が、とたんにその苦しさから開放される。オレは喉もとを押さえて激しくむせた。
咳をしながら振り仰ぐと、ヤツはニヤリと笑って見せた。
「殺すのはいつでもできる。わかっただろう、名探偵?
だが、せっかくのキッドのお気に入りだ。

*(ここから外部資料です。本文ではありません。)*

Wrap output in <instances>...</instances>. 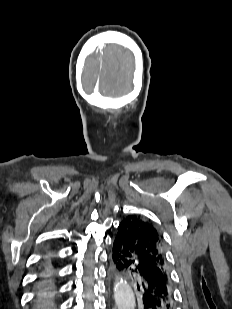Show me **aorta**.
Listing matches in <instances>:
<instances>
[{"label":"aorta","mask_w":232,"mask_h":309,"mask_svg":"<svg viewBox=\"0 0 232 309\" xmlns=\"http://www.w3.org/2000/svg\"><path fill=\"white\" fill-rule=\"evenodd\" d=\"M114 298L117 309H135V296L127 282L117 280L114 284Z\"/></svg>","instance_id":"1"}]
</instances>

そう簡単に殺してしまってもつまらない。
もっと効果的じゃないとなぁ?」
オレがその言葉にギラっと目をむくと、ヤツは一層楽しそうに唇を歪ませた。
「そうそう、一つ教えておいてやろう。
オレが望んで手に入らなかったものなんて今まで無いが、
もし、どうしても手に入れられないくらいなら、オレはそれを壊しちゃうぜ?
・・・この意味、わかるよな?」
ビスク・ドールはそれだけ言うと、ふっと闇に掻き消えた。
オレはまだ幾分荒い呼吸をしながら、奴が消えた闇を睨みつけていた。
辺りはまるで何も無かったかのように静寂を取り戻している。
オレは締め付けられた感触がリアルに残る首元に手をやりながら
アスファルトを汚した血痕を眺めた。
ビスク・ドールのあの言葉・・・。
キッドを手に入れることができないくらいなら殺す・・・と。
そういう意味か。
「・・・ったく、キッドの奴、一体どこであんな厄介なのと知り合ったんだか・・・。」
大きな溜息を一つした後、オレは重い足取りで再び家へと向かったのだった。